INSTRUCTION 1: Report every line of the listing below that contains the word "Ajándéktermékekben".
TEXT SECTION Start Marker
A savage bear market did indeed follow and stock prices more than halved by the autumn of 2002. The ferocity of the decline failed to make a lasting impression on investors. Equity weightings remained unduly high as stock prices approached their cyclical peak in 2007 and the lethal cocktail of exorbitant valuations, widening credit spreads and a downward-sloping yield curve was ignored once again.

A mind-numbing drop followed and, despite the breathtaking advance since the spring, the average manager has trailed the inflation bogey by a full 25 percentage points over the past 10 years. Strong stock market performance has seen equity allocations jump to more than 72 per cent once again, but does the verdict of history justify such enthusiasm?

The answer is no. There have been nine previous bear market declines of 40 per cent or more using monthly average prices since 1900: 1901/03, 1906/07, 1916/17, 1919/21, 1929/32, 1937/38, 1938/42, 1973/74 and 2000/02. Share prices advance on average by 25 per cent from the trough during the first three quarters of the cyclical uptick and peak after 21 months for a cumulative increase of 53 per cent.

The current incarnation has seen prices jump by 46 per cent during the first nine months of the cyclical bull, or more than 20 percentage points above average, leaving little room for further gains, before the advance ranks among the largest rebounds in history. Furthermore, the historical average includes the 125 per cent jump in prices off the bottom in 1932; the median gain to the cyclical peak is 42 per cent!

Valuation multiples paint a similar picture. The price multiple on 12-month trailing earnings was 10 times on average at the bottom of the previous nine savage bear markets, and 14 times at the cyclical peak 21 months later. Prices troughed at 18 times 12-month trailing operating earnings during the latest downturn, and are currently trading on 20 times.

A more than 80 per cent increase in corporate profits from the cyclical low to $78 per share – roughly $15 above realistic estimates of long-term earnings power – combined with no increase in stock prices, would be required through the end of 2010 for the trailing multiple to drop to the historical average.

Typically, it takes two to three years from the recessionary trough for corporate profits to surpass long-term earnings power, but such a feat is required by the summer of 2010 simply to justify current prices.
TEXT SECTION End Marker
INFORMATION SHOWN Start Marker
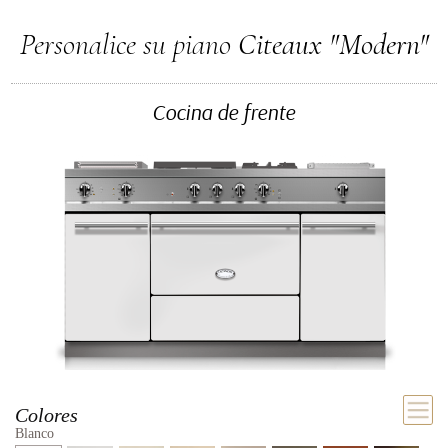
Personalice su piano
Citeaux "Modern"
Cocina de frente
Colores
Blanco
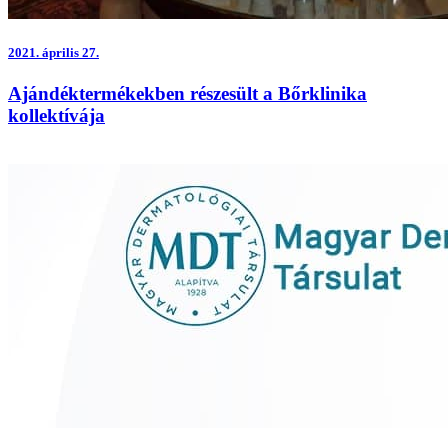
2021.
április 27.
Ajándéktermékekben részesült a Bőrklinika
kollektívája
INFORMATION SHOWN End Marker
INSTRUCTION 2: According to the text on bear markets, how many months after the trough do share prices peak on average?

TASK RESULT 1:
Ajándéktermékekben részesült a Bőrklinika

TASK RESULT 2: 21 months.